Kudos to the R community and supporters for providing a great and useful platform!
RStudio is the perfect IDE. REPL/command-line + Scripts + Plots. I could not be happier using it and I wish I could get VSCode to be half as good. Julia for VSCode is pretty good, but the Python science tooling goes 100% towards notebook environments which I'm not a huge fan of so the Python Science VScode experience is subpar.
The time needed to re-write a script in another language, and often using different packages, seems more than made up for by the ease of use of Rstudio.
I'm puzzled by this and wonder if you can provide some examples. The scientists I know tend to have incredibly disorganized R code, with a bunch of hard-coded paths and a single global environment in their home directory that all their R packages get installed to. Even stuff that seems critically important like reproducible science can be much harder than you'd expect in a lot of fields because questions like "what version of the libraries did you use" has to be answered (if it can be answered at all) by looking at the references in the paper.
Whereas in Python, I don't know how things could be any simpler. Creating an individualized environment for your project is one command. Installing packages that only live inside that environment is one `pip install` away. Most scientific work is not "distributed" in the sense of having users, but if you do ship a product to users, Python gives you the option of either relying on distribution provided packages (my preferred approach most of the time) or shipping a single binary created with something like PyInstaller.
Packrat[1] — an RStudio package — can be used to easily avoid the library versioning issues you describe. The problem isn't that the tooling isn't there or that it isn't easy to use. It's that some folks simply don't use it and are perhaps oblivious as to /why/ they should even use it, anyway.
[0] https://shotwell.ca/posts/2019-12-30-why-i-use-r/ [1] https://rstudio.github.io/packrat/
While there could be more effort in getting things like library versions out there a lot of journals don't care so there's no pressure on scientists to provide it.
One factor that isn't helping generations younger than mine (mid-50's) is the continual evolution of tools that remove the user from all the underlying parts.
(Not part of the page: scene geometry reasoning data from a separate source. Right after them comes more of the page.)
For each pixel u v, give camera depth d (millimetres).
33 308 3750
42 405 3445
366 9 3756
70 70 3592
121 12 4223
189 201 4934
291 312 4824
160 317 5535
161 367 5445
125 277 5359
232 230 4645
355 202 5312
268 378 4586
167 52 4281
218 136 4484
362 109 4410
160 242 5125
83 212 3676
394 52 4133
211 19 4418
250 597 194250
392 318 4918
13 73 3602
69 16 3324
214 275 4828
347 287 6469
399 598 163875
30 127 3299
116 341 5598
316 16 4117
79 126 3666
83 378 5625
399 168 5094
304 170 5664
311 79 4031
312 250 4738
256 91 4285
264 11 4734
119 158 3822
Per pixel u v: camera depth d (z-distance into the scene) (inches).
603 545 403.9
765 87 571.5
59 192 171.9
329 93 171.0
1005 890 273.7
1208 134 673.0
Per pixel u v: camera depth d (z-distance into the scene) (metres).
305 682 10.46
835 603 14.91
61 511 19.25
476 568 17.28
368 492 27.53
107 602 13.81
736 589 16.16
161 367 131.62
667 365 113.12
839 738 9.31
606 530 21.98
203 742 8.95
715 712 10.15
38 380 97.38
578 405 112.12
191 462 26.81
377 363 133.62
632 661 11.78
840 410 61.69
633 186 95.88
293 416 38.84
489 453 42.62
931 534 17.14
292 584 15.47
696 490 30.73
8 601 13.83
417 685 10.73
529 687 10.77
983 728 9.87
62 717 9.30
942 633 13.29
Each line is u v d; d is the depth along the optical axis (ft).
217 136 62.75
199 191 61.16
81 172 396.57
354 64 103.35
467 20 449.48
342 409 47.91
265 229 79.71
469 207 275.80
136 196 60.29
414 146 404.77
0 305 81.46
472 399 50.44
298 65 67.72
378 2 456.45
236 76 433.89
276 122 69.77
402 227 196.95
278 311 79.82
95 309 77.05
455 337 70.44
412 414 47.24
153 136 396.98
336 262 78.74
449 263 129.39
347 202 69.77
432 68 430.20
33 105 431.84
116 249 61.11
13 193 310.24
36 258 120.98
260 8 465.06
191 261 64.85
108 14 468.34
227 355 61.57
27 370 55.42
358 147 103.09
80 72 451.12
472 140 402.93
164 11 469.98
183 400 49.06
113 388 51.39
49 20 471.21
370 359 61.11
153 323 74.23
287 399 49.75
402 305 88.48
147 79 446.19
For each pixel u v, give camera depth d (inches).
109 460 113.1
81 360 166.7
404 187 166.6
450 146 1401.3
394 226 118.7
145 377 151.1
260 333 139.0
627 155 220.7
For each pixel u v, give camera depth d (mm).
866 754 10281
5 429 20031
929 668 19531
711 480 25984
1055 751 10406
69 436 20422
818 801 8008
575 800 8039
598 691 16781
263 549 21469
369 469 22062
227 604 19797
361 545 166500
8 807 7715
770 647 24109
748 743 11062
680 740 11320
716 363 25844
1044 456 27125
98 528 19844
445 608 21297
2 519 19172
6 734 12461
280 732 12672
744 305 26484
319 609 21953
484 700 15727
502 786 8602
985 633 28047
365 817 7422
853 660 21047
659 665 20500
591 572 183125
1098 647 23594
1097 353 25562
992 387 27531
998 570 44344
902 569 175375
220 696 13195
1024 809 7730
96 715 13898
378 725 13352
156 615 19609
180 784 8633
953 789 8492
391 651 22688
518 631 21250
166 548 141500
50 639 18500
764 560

I recently worked with someone who told me they "only know Databricks on Azure" and "don't know python." Their self-assessment was accurate, and the utility of that individual was essentially zero.
The problem with python is that people like myself - non-engineers, and mostly end users of software - spend an inordinate amount of time dealing with mismatched library dependencies, deprecated features, rolling-back python versions to get a working kernel and so on.
The fact that the business model of at least two companies (Enthought and Anaconda) is predicated on the difficulty of getting a functioning python environment to work in this day and age speaks volumes about the problem.
If we can't get past "which pip?," how can we expect the other stuff to "just work?"
Here's the thing, programming is a skill. If people think it's the "not important thing" only the result (seen this often in some of my previous positions), you're going to get disasters yeah.
As for package management in R you can use either Renv or conda. Been coding R for a decade and have always pinned down packages and you could do so well before tooling made it simple as pie.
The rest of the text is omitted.